Tax implications. Riveting stuff. It makes me smile, though, to know that Darragh doesn’t spend all his time elbows-deep in blood – other people’s or lately, his own. Some boring office work will be good for him for the next little while.
He continues watching me as I wander around the office. His bookshelves are stuffed full, something I approve of. I walk slowly along, tracing titles and spines with my nails.
“What about that capital gains increase? That still happening anytime soon?”
When I’m finished checking out the shelves, I move on to his desk. There’s a computer, of course, and various papers piled up here and there, some of them in rather haphazard-looking stacks. Darragh may have his quirks and obsessions, but he certainly isn’t anal about organizing his documents. Without really thinking about it, I start idly straightening things up. Not because I care about how clean his desk is. But because I want to help him.

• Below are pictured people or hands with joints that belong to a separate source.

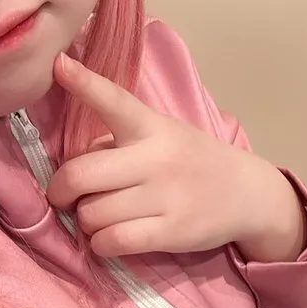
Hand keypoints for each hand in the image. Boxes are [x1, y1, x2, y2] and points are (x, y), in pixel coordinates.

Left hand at [45, 54, 306, 261]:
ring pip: (92, 213)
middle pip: (81, 174)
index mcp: (151, 127)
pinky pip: (113, 241)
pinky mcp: (172, 231)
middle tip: (64, 196)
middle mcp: (157, 157)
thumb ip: (118, 144)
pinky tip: (108, 239)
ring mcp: (165, 196)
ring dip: (85, 220)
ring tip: (100, 217)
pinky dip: (100, 244)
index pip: (115, 101)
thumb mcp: (161, 137)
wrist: (248, 194)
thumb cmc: (190, 162)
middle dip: (61, 190)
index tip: (59, 64)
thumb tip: (71, 169)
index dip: (84, 83)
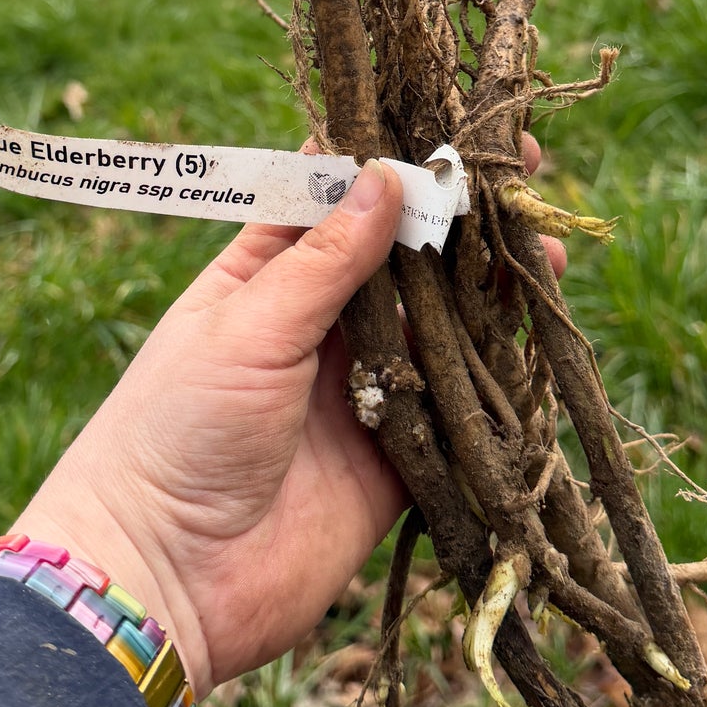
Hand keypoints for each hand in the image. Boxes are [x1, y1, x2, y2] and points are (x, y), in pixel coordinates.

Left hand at [20, 136, 564, 697]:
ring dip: (489, 296)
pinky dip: (495, 383)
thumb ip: (324, 261)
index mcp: (263, 279)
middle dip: (459, 223)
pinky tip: (534, 342)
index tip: (450, 125)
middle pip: (403, 261)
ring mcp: (359, 394)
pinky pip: (456, 414)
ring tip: (542, 254)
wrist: (164, 581)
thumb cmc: (175, 432)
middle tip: (519, 179)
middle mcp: (317, 329)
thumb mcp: (247, 328)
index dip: (392, 162)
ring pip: (441, 332)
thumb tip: (387, 176)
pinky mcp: (394, 463)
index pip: (337, 200)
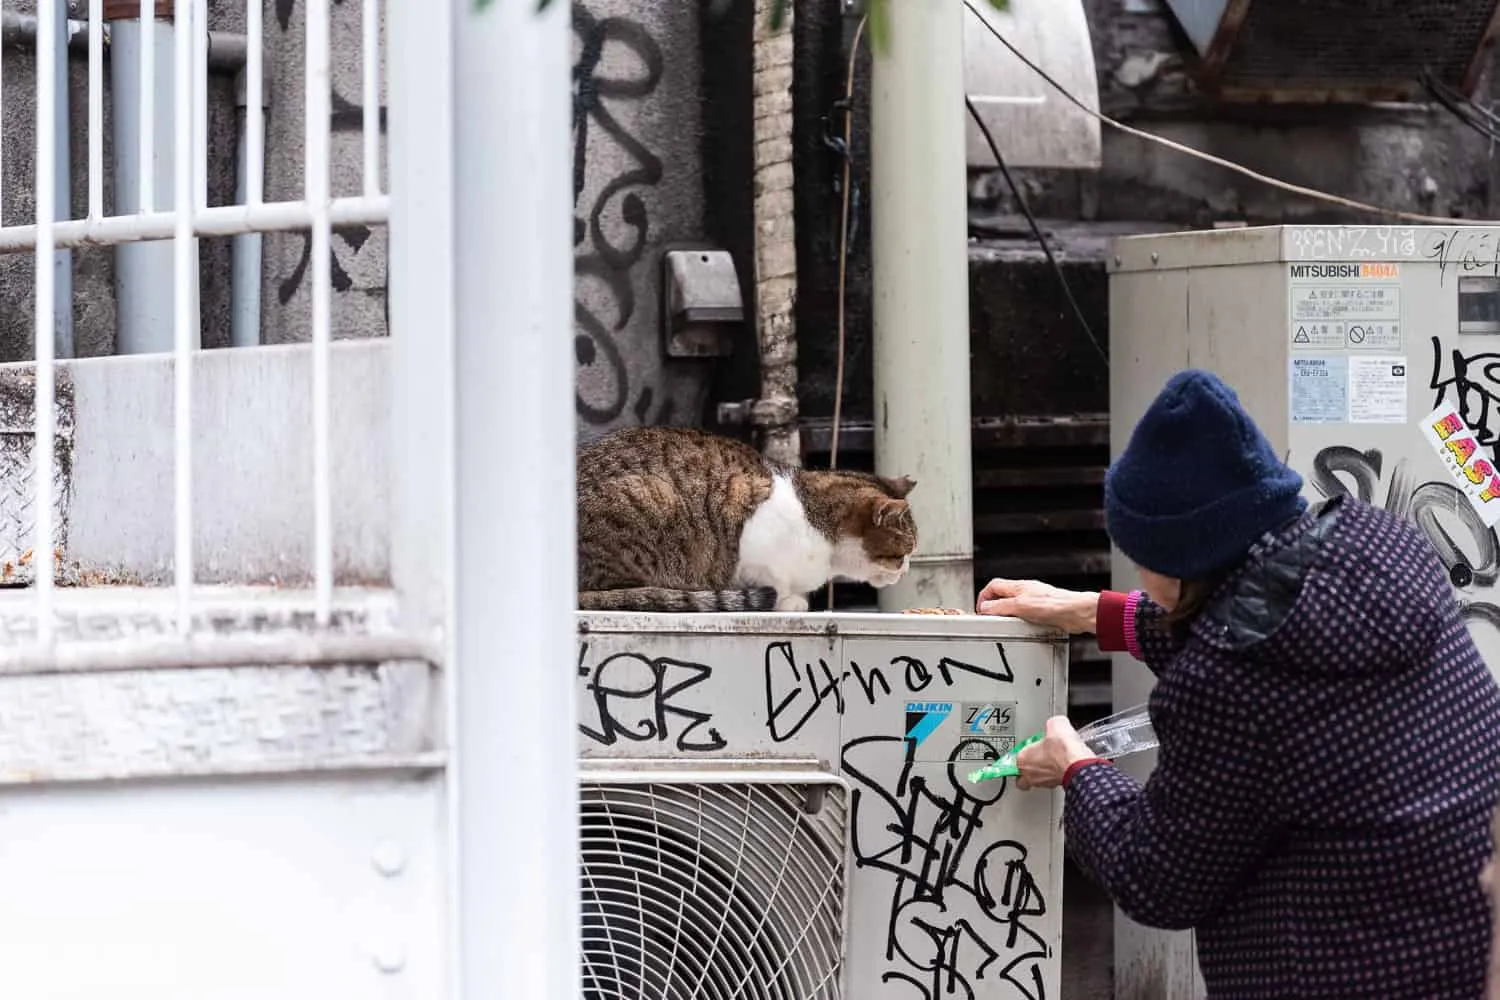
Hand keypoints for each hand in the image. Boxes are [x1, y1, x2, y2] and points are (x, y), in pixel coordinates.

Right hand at [975, 578, 1097, 633]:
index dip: (984, 597)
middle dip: (994, 607)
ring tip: (1005, 624)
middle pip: (1003, 596)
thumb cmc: (1054, 604)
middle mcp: (1026, 592)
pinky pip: (1026, 616)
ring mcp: (1035, 602)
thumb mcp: (1019, 606)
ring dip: (1007, 616)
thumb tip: (985, 608)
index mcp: (1018, 586)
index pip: (993, 586)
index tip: (981, 609)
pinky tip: (1023, 629)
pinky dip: (1020, 622)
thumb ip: (1000, 607)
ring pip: (1014, 606)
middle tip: (990, 618)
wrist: (1076, 613)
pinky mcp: (1044, 612)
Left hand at [1016, 716, 1096, 789]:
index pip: (1017, 755)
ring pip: (1036, 780)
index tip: (1034, 743)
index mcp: (1023, 758)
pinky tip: (1062, 767)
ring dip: (1042, 772)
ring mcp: (1042, 782)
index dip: (1027, 748)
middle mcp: (1030, 773)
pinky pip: (1051, 782)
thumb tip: (1056, 724)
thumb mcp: (1055, 725)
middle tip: (1036, 758)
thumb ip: (1051, 725)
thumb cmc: (1063, 749)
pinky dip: (1055, 775)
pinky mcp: (1056, 786)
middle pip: (1021, 774)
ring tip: (1051, 761)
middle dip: (1028, 767)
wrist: (1079, 765)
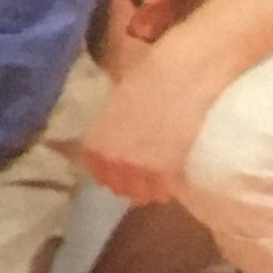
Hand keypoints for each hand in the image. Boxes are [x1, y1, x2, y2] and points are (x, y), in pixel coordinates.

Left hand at [83, 44, 221, 207]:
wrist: (177, 77)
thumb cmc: (149, 82)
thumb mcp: (118, 108)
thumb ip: (113, 133)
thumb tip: (120, 145)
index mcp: (95, 143)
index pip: (101, 175)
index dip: (118, 174)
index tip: (131, 169)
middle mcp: (110, 159)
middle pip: (121, 189)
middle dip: (135, 183)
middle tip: (152, 172)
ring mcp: (135, 168)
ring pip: (144, 195)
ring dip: (154, 188)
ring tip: (167, 172)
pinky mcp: (162, 173)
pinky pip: (165, 193)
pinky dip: (171, 187)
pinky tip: (178, 172)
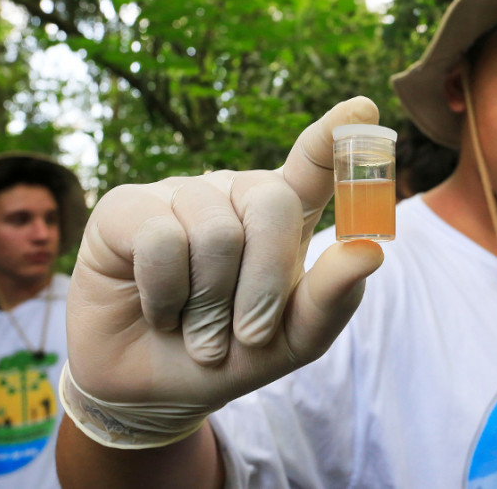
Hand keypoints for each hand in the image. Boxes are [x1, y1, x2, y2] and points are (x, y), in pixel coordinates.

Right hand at [64, 97, 383, 435]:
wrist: (151, 388)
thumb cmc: (229, 353)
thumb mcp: (292, 340)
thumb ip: (332, 300)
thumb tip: (371, 251)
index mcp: (283, 219)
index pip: (313, 165)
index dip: (335, 136)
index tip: (363, 108)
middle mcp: (234, 195)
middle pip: (273, 203)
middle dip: (265, 284)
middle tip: (248, 335)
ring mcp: (180, 195)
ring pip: (216, 232)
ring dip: (210, 304)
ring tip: (196, 331)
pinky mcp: (126, 206)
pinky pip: (161, 240)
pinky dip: (166, 295)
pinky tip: (158, 310)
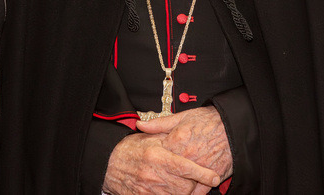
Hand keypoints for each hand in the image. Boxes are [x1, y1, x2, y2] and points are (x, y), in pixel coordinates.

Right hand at [103, 131, 221, 194]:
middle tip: (198, 179)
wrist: (108, 164)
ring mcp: (148, 189)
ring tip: (186, 185)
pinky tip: (173, 191)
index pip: (186, 167)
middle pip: (185, 186)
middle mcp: (154, 173)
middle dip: (194, 184)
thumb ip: (168, 137)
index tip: (215, 177)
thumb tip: (186, 135)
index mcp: (157, 155)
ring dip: (184, 192)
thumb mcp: (149, 138)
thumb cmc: (130, 149)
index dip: (203, 174)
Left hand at [137, 106, 232, 191]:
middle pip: (167, 174)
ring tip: (167, 189)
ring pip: (180, 185)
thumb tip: (140, 125)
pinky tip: (184, 194)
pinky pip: (197, 193)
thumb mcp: (182, 116)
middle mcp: (187, 156)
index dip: (152, 161)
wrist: (234, 125)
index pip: (157, 157)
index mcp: (177, 140)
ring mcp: (200, 168)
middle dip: (160, 177)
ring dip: (173, 189)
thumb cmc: (209, 119)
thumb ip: (159, 124)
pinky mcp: (212, 176)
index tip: (149, 163)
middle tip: (155, 179)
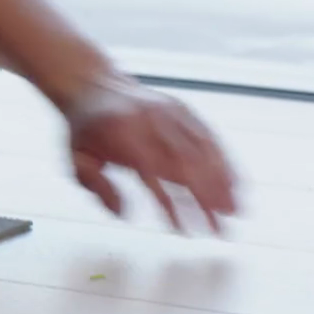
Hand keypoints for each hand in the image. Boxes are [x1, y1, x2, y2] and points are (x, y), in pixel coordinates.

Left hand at [64, 74, 239, 233]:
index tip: (184, 230)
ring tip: (235, 211)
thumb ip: (96, 187)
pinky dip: (224, 161)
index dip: (170, 204)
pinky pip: (209, 136)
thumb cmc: (85, 127)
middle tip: (221, 228)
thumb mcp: (77, 158)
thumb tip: (123, 213)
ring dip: (221, 183)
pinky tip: (235, 183)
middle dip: (206, 199)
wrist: (92, 83)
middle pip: (184, 164)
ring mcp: (169, 113)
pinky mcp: (183, 109)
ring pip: (202, 150)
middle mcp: (150, 122)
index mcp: (120, 134)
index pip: (152, 175)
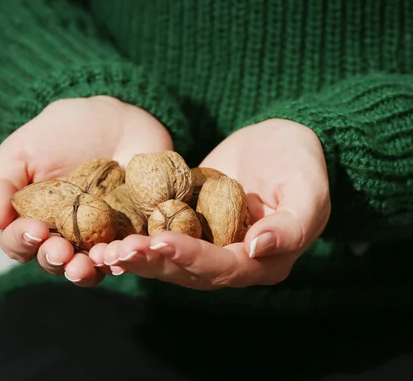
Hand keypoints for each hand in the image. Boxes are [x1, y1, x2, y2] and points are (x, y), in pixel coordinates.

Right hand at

It's something that a wife would do.
Sighing quietly, I abandon the papers and examine the other items on the desk. I can feel Darragh’s eyes drilling into me as I pick up a pair of dice. One is black, one is red. On the side of each die that should have a single dot, they each have a skull instead.
They’re the dice from Darragh’s tattoo.
“They were Callum’s.”
I look up, realizing Darragh is speaking to me now. His phone is no longer in his hand.
“His favourite ones,” Darragh goes on. “He taught me cards. Chess. Dice. He gave me those before I came to Canada.” He tilts his head. “Do you want to play?”
“I don’t know any dice games,” I admit. I roll the dice together in my right hand, enjoying the tactile sensation of the plastic cubes knocking together. “Besides, the last time I played a game with you in Toronto, I was left bleeding and alone at the end of it.”
“Doesn’t have to be any real dice game,” he says. “I’ll even let you make up the rules.”
“Hmm. Tempting.” I transfer the dice from one hand to the other, thinking. “Alright. How about this? Nothing complicated. We each roll. Whoever rolls a higher number gets to ask the other a question. And the one who rolled lower has to answer it honestly.”
“Sounds like Truth or Dare,” he says.
“Sort of.” I shrug. “We can call it Truth and Dice.”
He holds out his hand. I drop the red die into it.
“You’re red, I’m black. To go with our hair,” I tell him. I toss my die onto a clear area of his desk, then grin triumphantly when it lands with the six side facing up.
“A natural,” Darragh mutters. He tosses down his die. I let out a cackling cheer when he gets the skull.
“Go ahead, then,” he says with an indulgent sigh and a smirk. “Ask away.”
Possibilities run through my head. I didn’t think he’d actually agree to play, let alone that I would win the first round. I settle on something that’s been bugging me for a few days now.
“What did you say to me the other night? In Irish? In the bath?”
His smirk vanishes. Like I’ve pinched my finger and thumb to the candle of it.
“You expect me to remember the shit I say when I’m about to come?” he asks with a bitter sort of bravado. Like he remembers perfectly fine. Like he’s lying.
“Are you afraid?” I challenge. I point at the dice on the desk. “I won this round. Fair and square. You have to answer.”
“Fair and square,” he says sardonically under his breath. “Nothing about the hold you have on me is fair.” A slight pause, then, “I said, ‘Tá mo chroí istigh ionat.’”
I shiver as the lyrical sounds brush my skin.
“What does it mean?” I ask.
“Oh, no,” he says with a vicious shake of his head. “You only get one question. You’ll have to roll again and win if you want to ask more.”
“You said I was allowed to make up the rules to this game,” I remind him, narrowing my eyes and crossing my arms.
“I’m instituting one of my own,” he growls in return, snatching up his die.